Since 1850, the East Side has drawn waves of immigrants seeking jobs and new lives. According to the website of the East Side Freedom Library, which chronicles the history of the area and its workers, there have been three distinct waves of newcomers to the East Side. In the mid-1800s, immigrants from Germany, Ireland and Scandinavia fleeing poverty and turmoil were drawn to the area by jobs in manufacturing, construction and transportation.

According to the site, they "built the infrastructure of the new city — bridges, tunnels, roads, railroad track, houses, factories and warehouses — and they provided much of the labor which ran its industries, its ships and its railroads."
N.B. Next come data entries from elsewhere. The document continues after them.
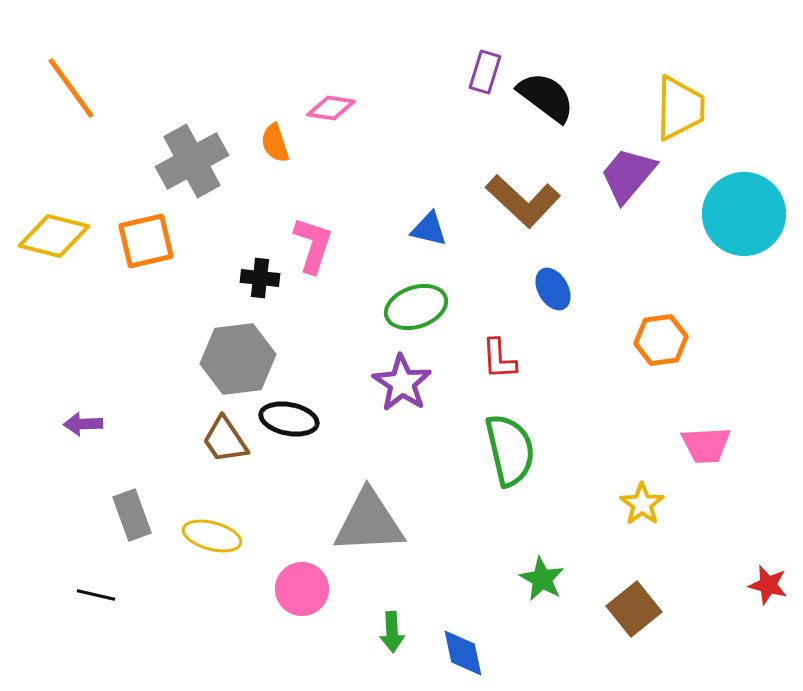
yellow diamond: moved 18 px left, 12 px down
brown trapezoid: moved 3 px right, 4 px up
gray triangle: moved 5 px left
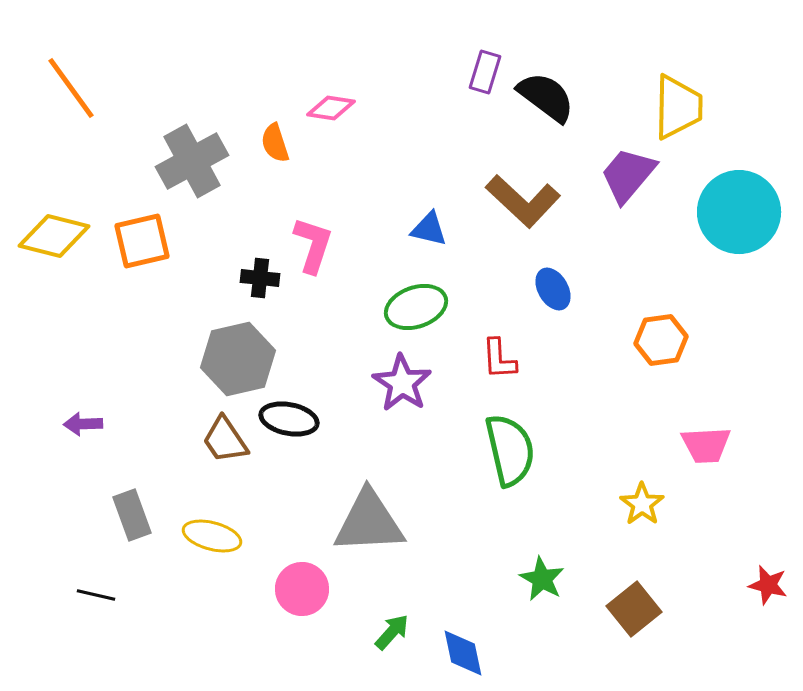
yellow trapezoid: moved 2 px left, 1 px up
cyan circle: moved 5 px left, 2 px up
orange square: moved 4 px left
gray hexagon: rotated 6 degrees counterclockwise
green arrow: rotated 135 degrees counterclockwise
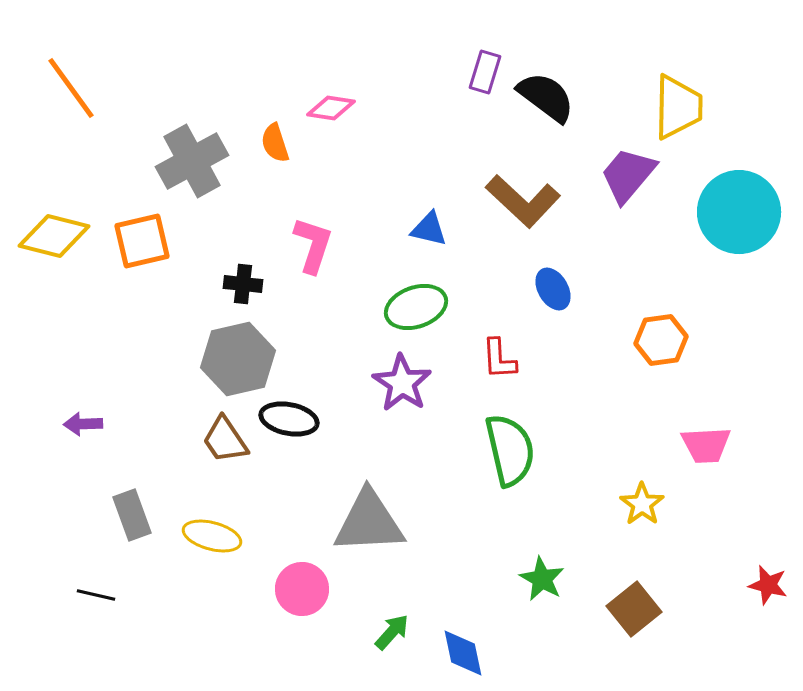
black cross: moved 17 px left, 6 px down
In the late 1800s and early 1900s, a new wave of immigrants came from southern and Eastern Europe. Some also came from the Middle East, joined by immigrants from Mexico and African Americans from the South. Large employers — Hamm's, 3M and Whirlpool — at one time employed an estimated 10,000 workers, and the East Side boomed.

A third wave of new Minnesota residents came starting in the 1980s. As plant closings led to residents moving away, newcomers from Southeast Asia, East Africa, Central America and other American cities were drawn to the area to find work and inexpensive housing. Port Authority officials have said they are hopeful Hillcrest's future combination of new housing and light manufacturing will hearken back to an earlier day when workers lived in the neighborhoods surrounding their jobs.

Rebecca Nelson has a different idea.

President of both the Dayton's Bluff Community Council and the Payne-Phalen Community Council, Nelson is from Sisseton, S.D., and is Native American. Long before Hillcrest was a golf course, long before its surrounding neighborhoods were home to factories and breweries and railroads, the area was home to Dakota people, Nelson said. A long time ago, she said, there was even a Dakota village on the shore of what is now Lake Phalen.

She said she would like to see a new name for Hillcrest that acknowledges the area's even older history.

"Dakota people name things pertaining to the land, so maybe something like 'Rolling Hills,' " Nelson said. "But I don't know enough of my language to be able to say what those words are."

Peter Rachleff, co-executive director of the East Side Freedom Library, acknowledged that he might have leaned toward names honoring the area's labor movement history. Then he heard Nelson's idea. He and others have been wrestling with ways to more significantly acknowledge the history of the area's Indigenous people, he said.

"Actually, putting a Dakota name on a significant development would be a great way to do that," Rachleff said.